The controversial Senate Bill 5, which allows law enforcement to petition a court to take away a person’s firearms if they are found to pose a threat, will instead be heard by the House Consumer and Public Affairs Committee.

It’s a decision that had House Republicans sharply criticizing the Democratic majority Monday.

“I think they’re just trying to force it through,” said House Minority Leader Jim Townsend, R-Artesia. “Any time you have a bill that’s so charged and has been amended five or six times, it deserves to be looked at by the Judiciary Committee in the opposing house.”

The Senate passed the legislation by a narrow margin Friday, and on Monday House Speaker Brian Egolf assigned it to be heard in the public affairs committee before it would proceed to a floor vote.

The bill, also known as the Extreme Risk Protection Order Act, would allow someone’s firearms to be confiscated for 10 days, an order that could be extended to one year. The legislation was harshly denounced by Republican senators and opposed by four Democrats in the Senate before it passed 22-20 on Friday.

Rep. Daymon Ely, a co-sponsor of the bill who is the vice chairman of the House Judiciary Committee, said Monday his committee was backed up with other bills. He added that the House debated a similar measure at length last year, so the time it will likely get this year on the House side would be enough.

“We’ll still have four or five hours of debate,” said Ely, D-Corrales, calculating the total time the bill could get in the committee and on the floor.

Democratic senators proposed and approved six amendments to the bill on the floor, including one amendment that raised the standard needed for a judge to issue a one-year “extreme risk” order from probable cause to a preponderance of the evidence.

Another change would allow a judge to decide how much time a respondent has to voluntarily turn in his or her firearms, instead of mandating, as a previous version of the bill did, that respondents would have 48 hours to do so.

The House GOP said in a statement that the Judiciary Committee should be able to consider “the legal ramifications of the heavily amended bill.”

Yet Ely said the changes would be easy for legislators to understand on the floor.

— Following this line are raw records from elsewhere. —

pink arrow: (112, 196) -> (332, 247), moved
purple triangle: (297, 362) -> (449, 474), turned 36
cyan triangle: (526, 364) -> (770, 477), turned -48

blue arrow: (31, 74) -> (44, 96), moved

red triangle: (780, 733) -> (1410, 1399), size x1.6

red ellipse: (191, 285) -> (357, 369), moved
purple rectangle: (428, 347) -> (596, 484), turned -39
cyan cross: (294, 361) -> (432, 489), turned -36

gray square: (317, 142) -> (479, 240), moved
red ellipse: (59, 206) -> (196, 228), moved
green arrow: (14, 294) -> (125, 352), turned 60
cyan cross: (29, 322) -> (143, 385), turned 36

“I don’t think it requires lawyers to explain them,” he said.

The committee hearing at 1:30 p.m. Tuesday will be similar to the Senate Public Affairs Committee’s prior hearing of the same bill. It will be held on the floor of the House with the public in the gallery. Proponents and opponents will each have 30 minutes to express their views, and weapons will not be allowed in the gallery.

House Judiciary Committee analysts will be present at the hearing to help write an analysis for members of the Consumer and Public Affairs Committee, according to a spokesman for the House Democrats.